Jason Liu argued on X on July 12 that GPT-5.6 Sol is underrated for work outside of coding, pointing to long-running tasks across apps, browsers, and enterprise data as the model’s real strength. The claim cuts against the dominant way AI capability gets measured in public, which is coding benchmarks, because those are cheap to score and easy to summarize in a headline. If Liu is right, the industry’s leaderboard obsession may be measuring the wrong slice of the job.
Coding benchmarks exist because coding has a clean pass or fail signal: a test suite runs, or it does not. Long-horizon knowledge work, the kind Liu describes, such as configuring a workflow inside an enterprise app, supervising a multi-step process, or reasoning across an extended browser session, has no equivalent scorecard. That absence does not mean the capability is not real. It means nobody has built the instrument to measure it, and the labs racing to publish new benchmarks each month have little reason to fund one that would slow their own launch cycle.
This is a real structural gap, not a minor one. Software engineering tasks are overrepresented in public evals partly because they are easy to grade automatically, which means models get tuned toward what is measurable. A model that quietly handles a week-long enterprise workflow without dropping context could be genuinely undervalued by a discourse built around SWE-bench scores and coding leaderboards. Liu’s underlying observation deserves to be taken seriously on those terms.
The specific evidence Liu offers is weaker than the observation. He says internal teams used GPT-5.6 Sol to configure and supervise the training of a system he calls Luna. That is a claim about how a team used a tool internally, not an independent evaluation with a control group or a published task set. It reads closer to a testimonial than a benchmark, and testimonials from people close to a product’s success are among the least surprising endorsements in AI right now.
Liu also points to Ultra mode, which he says adds sub-agents that parallelize pieces of a complex task for faster, stronger results. That architecture detail is worth examining on its own terms, separate from who is praising it.
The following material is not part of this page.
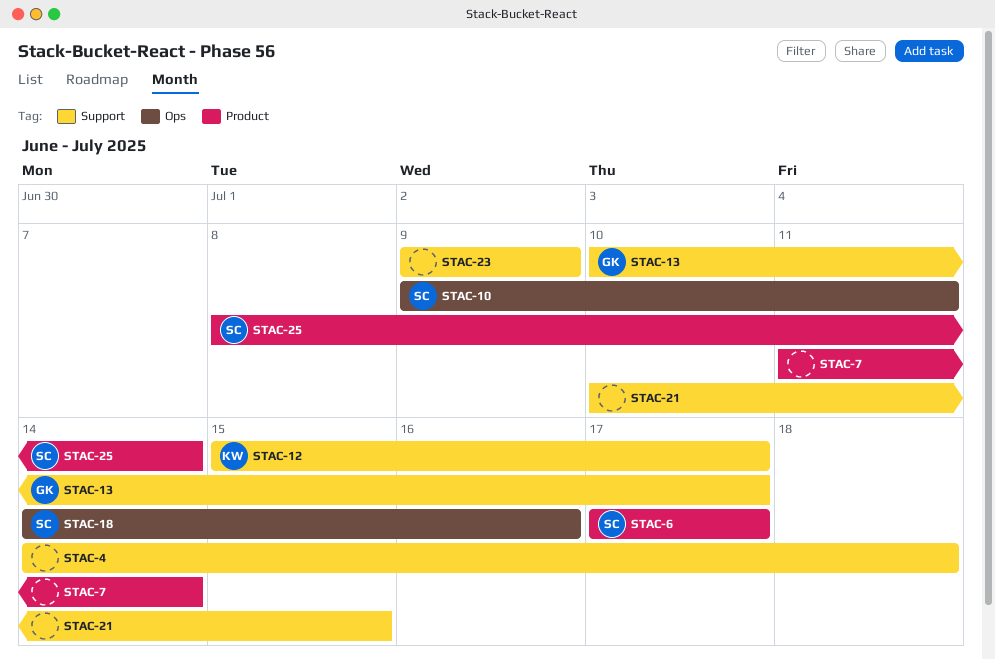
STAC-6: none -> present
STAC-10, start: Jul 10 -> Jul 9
Sub-agent orchestration is the direction most frontier labs are already moving, because a single long context window still degrades in quality the longer a task runs, and splitting work across coordinated sub-agents is one of the few approaches that has shown consistent gains on multi-step problems.
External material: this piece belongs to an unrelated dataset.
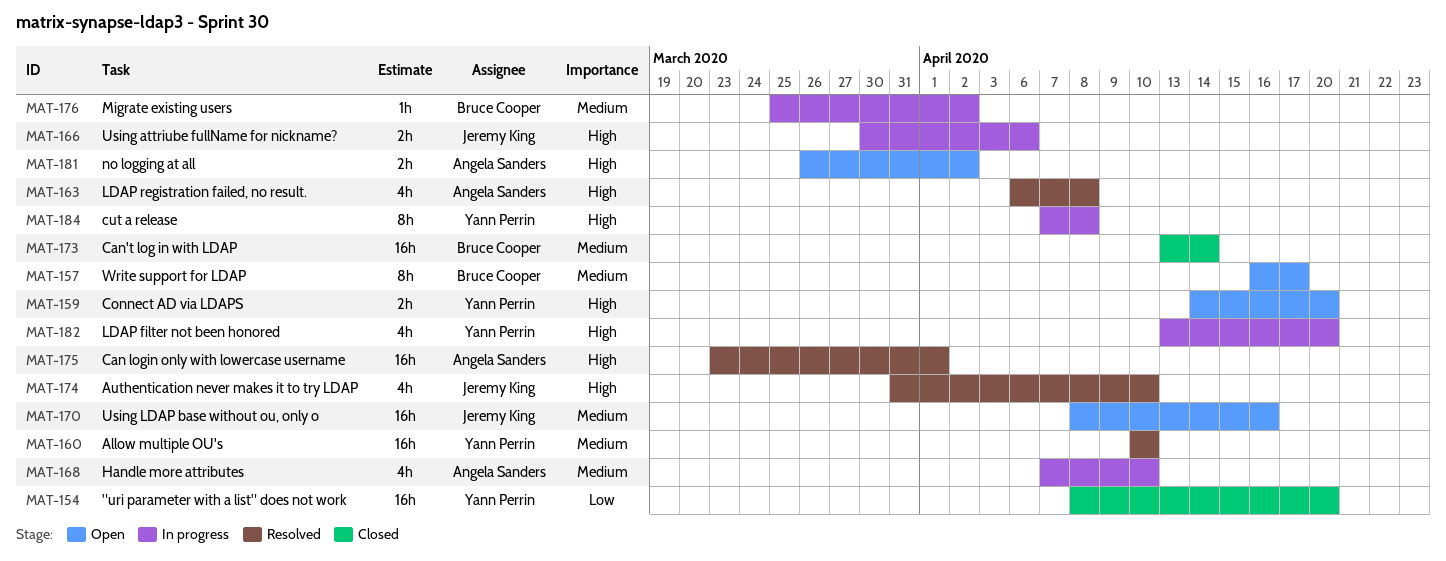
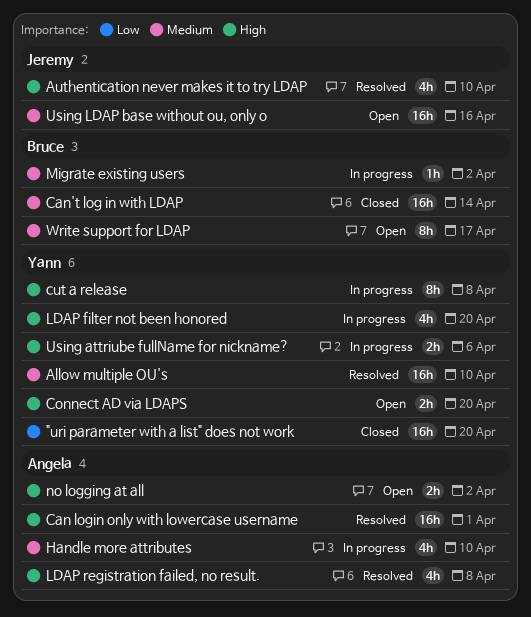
Using attriube fullName for nickname?, owner: Jeremy King -> Yann Perrin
None of this is evidence to import wholesale. A post from one practitioner, however well-informed, is not a substitute for a benchmark, and “we used the model to supervise our own model’s training” is a claim about internal usage that nobody outside the company can check. It should be read as a hypothesis worth testing, not a verdict already reached.
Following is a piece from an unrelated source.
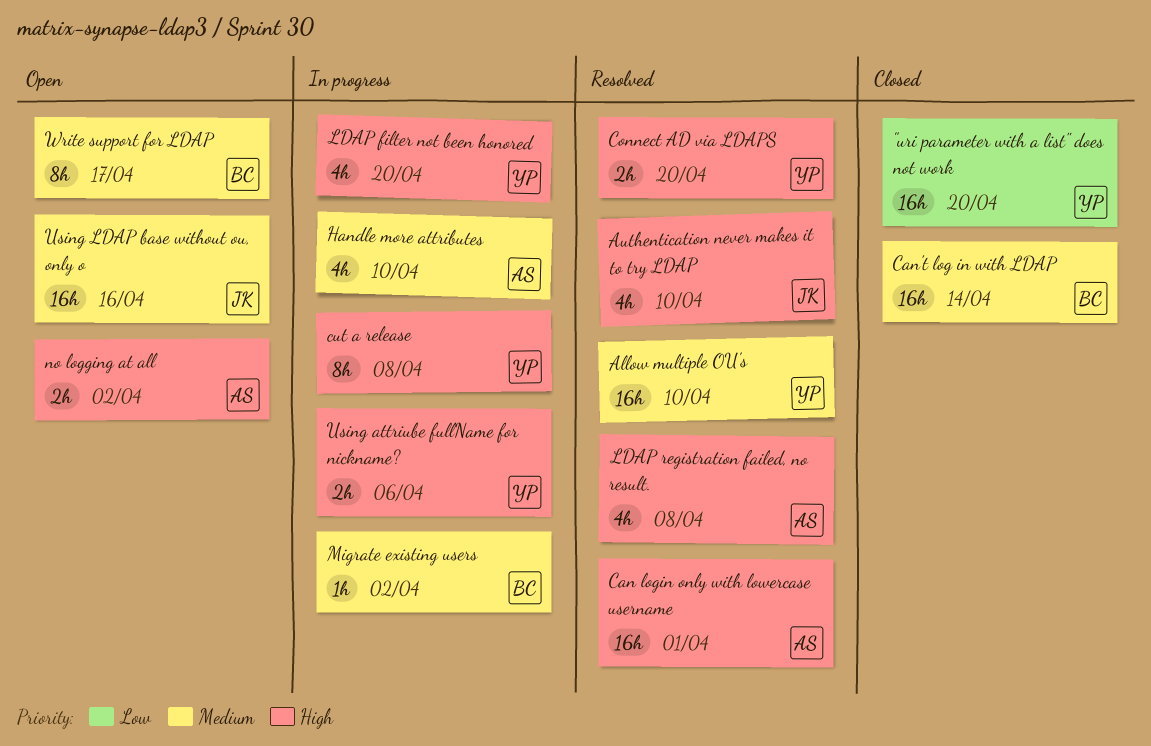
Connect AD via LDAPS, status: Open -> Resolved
The useful move for an operator is neither hype nor dismissal: build a long-horizon task evaluation that scores a real multi-step workflow spanning apps, a browser, and internal data, then run GPT-5.6 Sol against whatever model currently sits in your stack. If it holds up under your own numbers, you will have found signal that the coding leaderboards were never designed to surface.
Based on a post by Jason Liu on X, July 12, 2026.